Having a separate if + debug() message would be fine if we opt for
the "runtime canary test" approach I suggested a bit earlier.  If we
opt for a different approach, I agree that a separate if + debug()
would be pretty much redundant.

> Also, I would suggest to add a new entry to the BROM_BOOTSOURCE_*
> enum, e.g. BROM_BOOTSOURCE_INVALID/UNKNOWN = 0 so it's a bit more
> explicit and we're also "ready" for the day Rockchip decides to use 0
> as a valid BROM boot source so we know all the places we need to
> modify the logic.
> 
> Moreover, I join Dragan over the use of a "valid" value for deciding
> to read from the RAM... but for another reason.

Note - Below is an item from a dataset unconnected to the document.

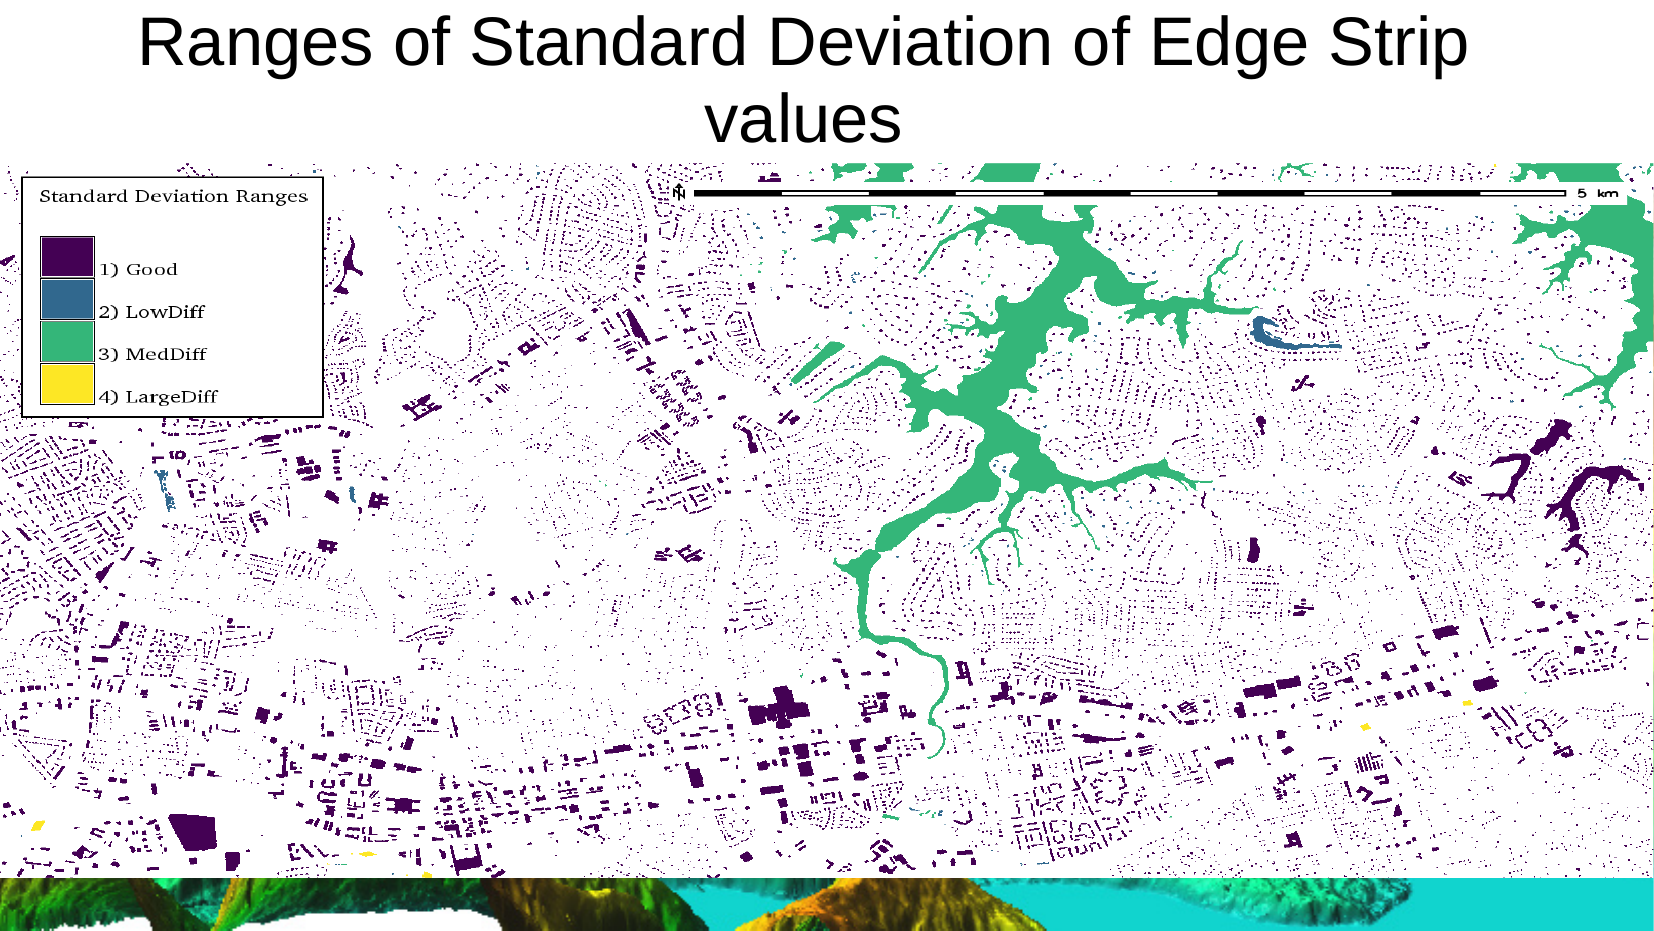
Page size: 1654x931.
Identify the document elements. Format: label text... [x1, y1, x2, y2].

If it actually is 0
> for some reason, we would re-read from that address in RAM until we
> get something different from 0... which may happen to be written with
> something else than 0 when loading that small part of TF-A into SRAM?
> So we would then have something completely unexpected as boot source
> now.

Good point.  I didn't have that in mind, but using a totally invalid
value to determine uninitialized state is pretty much always a good
approach that may also prevent unforeseen issues.